Outside of client services like SOC control testing and reporting, the firm has found efficiencies in administrative functions as well as certain internal operational processes. On the latter point, Desai noted that Schellman’s engineers, including the chief information officer, have been using AI to help develop code, which means they’re not relying as much on outside expertise on the internal service delivery side of things. There are still people in the development process, but their roles are changing: They’re writing less code, and doing more reviewing of code before it gets pushed into production, saving time and creating efficiencies. 

“The best way for me to say this is, to us, this has been intentional. We paused hiring in a few areas where we saw overlaps, where technology was really working,” said Desai.

However, even in an age awash with AI, Schellman acknowledges there are certain jobs that need a human, at least for now. For example, the firm does assessments for the FedRAMP program, which is needed for cloud service providers to contract with certain government agencies. These assessments, even in the most stable of times, can be long and complex engagements, to say nothing of the less predictable nature of the current government. As such, it does not make as much sense to reduce human staff in this area. 

“The way it is right now for us to do FedRAMP engagements, it’s a very manual process. There’s a lot of back and forth between us and a third party, the government, and we don’t see a lot of overall application or technology help… We’re in the federal space and you can imagine, [with] what’s going on right now, there’s a big changing market condition for clients and their pricing pressure,” said Desai. 

As Schellman reduces staff levels in some places, it is increasing them in others. Desai said the firm is actively hiring in certain areas. In particular, it’s adding staff in technical cybersecurity (e.g., penetration testers), the aforementioned FedRAMP engagements, AI assessment (in line with recently becoming an ISO 42001 certification body) and in some client-facing roles like marketing and sales. 

“So, to me, this isn’t about doing more with less … It’s about doing more of the right things with the right people,” said Desai. 

While these moves have resulted in savings, she said that was never really the point, so whatever the firm has saved from staffing efficiencies it has reinvested in its tech stack to build its service line further. When asked for an example, she said the firm would like to focus more on penetration testing by building a SaaS tool for it. While Schellman has a proof of concept developed, she noted it would take a lot of money and time to deploy a full solution — both of which the firm now has more of because of its efficiency moves. 

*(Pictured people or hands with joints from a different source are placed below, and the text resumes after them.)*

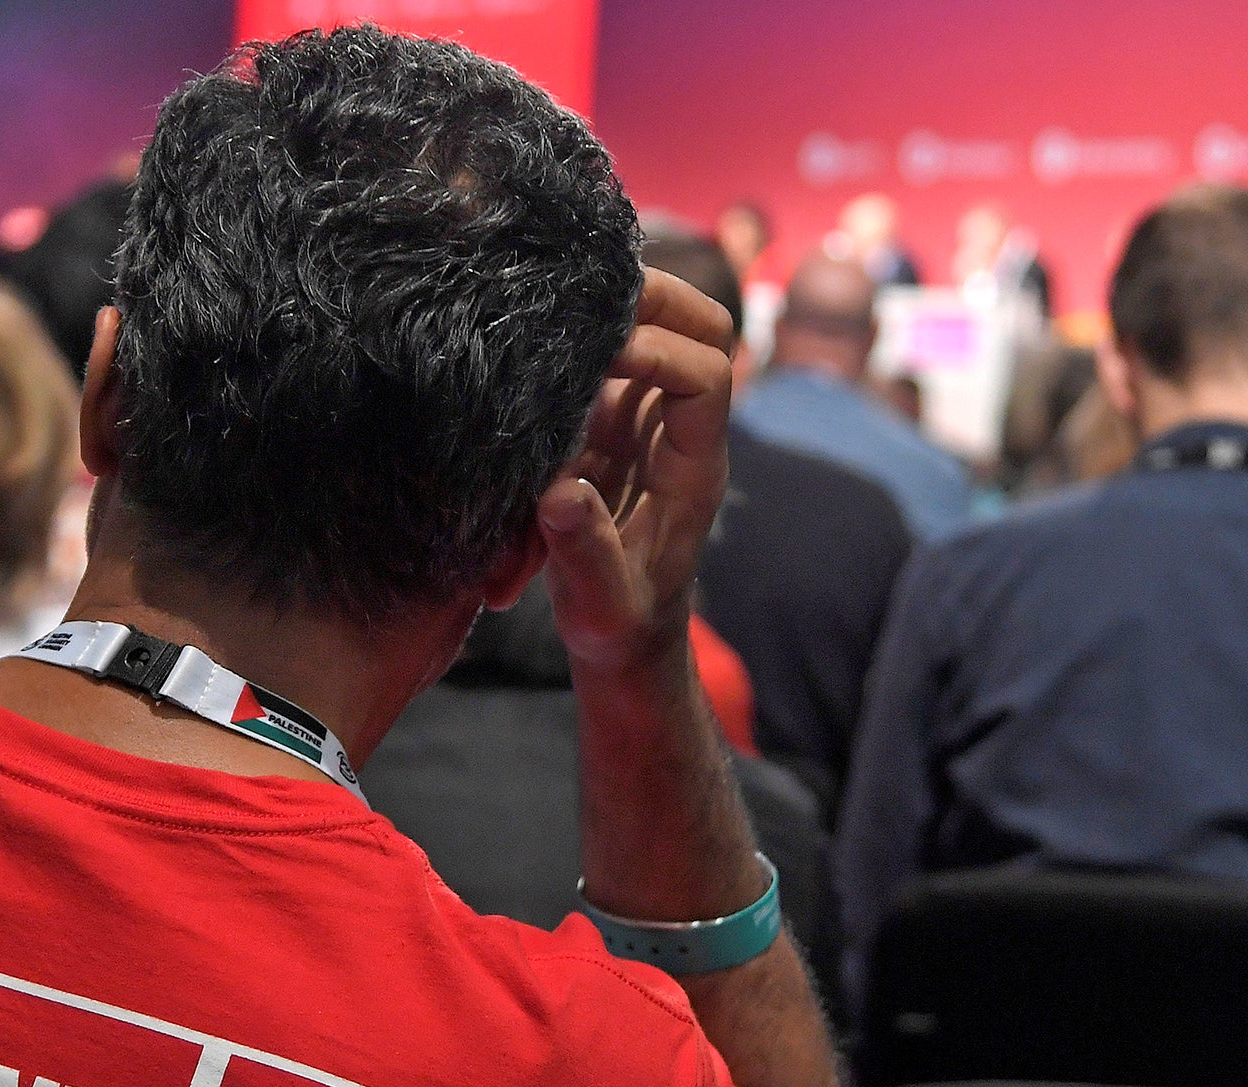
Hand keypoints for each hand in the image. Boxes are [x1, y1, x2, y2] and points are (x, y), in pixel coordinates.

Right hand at [537, 268, 734, 673]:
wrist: (624, 639)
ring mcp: (648, 425)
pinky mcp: (610, 430)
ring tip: (557, 296)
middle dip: (660, 300)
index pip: (708, 378)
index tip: (601, 352)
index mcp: (695, 469)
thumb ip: (584, 552)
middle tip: (590, 286)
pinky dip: (584, 339)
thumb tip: (559, 495)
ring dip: (619, 309)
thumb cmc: (619, 624)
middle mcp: (680, 434)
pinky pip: (611, 363)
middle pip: (705, 333)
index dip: (662, 351)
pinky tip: (538, 332)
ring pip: (662, 335)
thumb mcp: (601, 603)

“What is the ‘why’ behind these decisions? The ‘why’ for us isn’t what I think you traditionally see, which is ‘We need to get profitability high. We need to have less people do more things.’ That’s not what it is like,” said Desai. “I want to be able to focus on quality. And the only way I think I can focus on quality is if my people are not focusing on things that don’t matter … I feel like I’m in a much better place because the smart people that I’ve hired are working on the riskiest and most complicated things.”